Ultimately, physicians need to understand the importance of improving adherence and have the tools to be able to measure it effectively in order to make decisions regarding medication intensification. Achieving optimal clinical outcomes in the future will be linked closely with the management of patient adherence to treatment, coupled with appropriate intensification/escalation of therapy.

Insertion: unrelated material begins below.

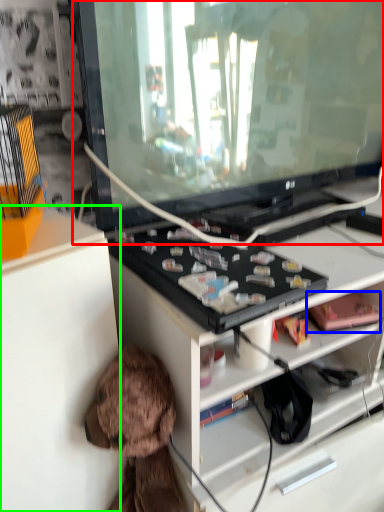
Question: Considering the real-world distances, which object is closest to television (highlighted by a red box)? toy (highlighted by a blue box) or cabinetry (highlighted by a green box).

Choices:
 (A) toy
 (B) cabinetry

Answer: (B)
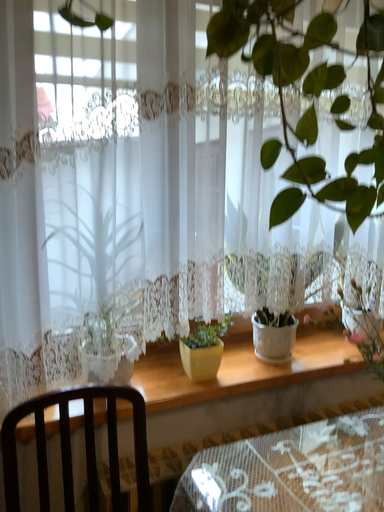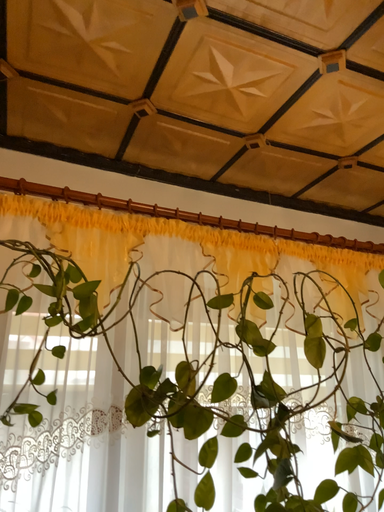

It is clear that adherence to medication is highly important in terms of clinical and economic outcomes, and incredibly complex in terms of management. Human nature and the pressures of modern living mean that new strategies have to be developed and employed in order to improve adherence. Perhaps paramount among such strategies is patient education and motivation, with the rationale being that an educated and motivated patient is much more likely to follow prescribed treatment interventions. In addition, simplified-dosing regimens can play an important role in improving patient adherence and make the task of managing multiple CV risk factors that little bit easier. Ultimately, optimal clinical and economic outcomes are the result of excellent partnerships between patients and physicians.